Extracted records =>
*** Begin section ***

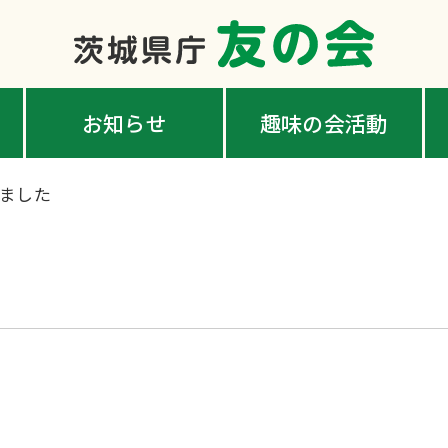
お知らせ
趣味の会活動
ました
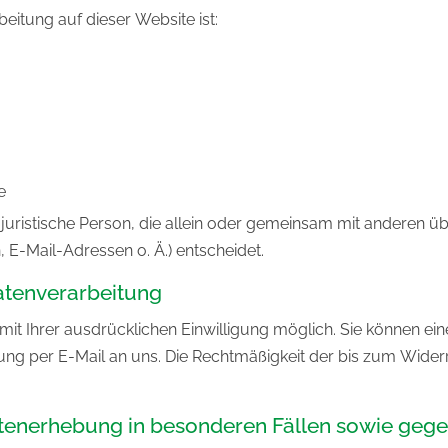
beitung auf dieser Website ist:
e
er juristische Person, die allein oder gemeinsam mit anderen 
E-Mail-Adressen o. Ä.) entscheidet.
Datenverarbeitung
t Ihrer ausdrücklichen Einwilligung möglich. Sie können eine b
ilung per E-Mail an uns. Die Rechtmäßigkeit der bis zum Wide
enerhebung in besonderen Fällen sowie gege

*** End section ***

Repeat precisely the lines of the data starting at the one containing "E-Mail-Adressen o. Ä.) entscheidet.", last line included.

Result for this exercise =>
E-Mail-Adressen o. Ä.) entscheidet.
Datenverarbeitung
t Ihrer ausdrücklichen Einwilligung möglich. Sie können eine b
ilung per E-Mail an uns. Die Rechtmäßigkeit der bis zum Wide
enerhebung in besonderen Fällen sowie gege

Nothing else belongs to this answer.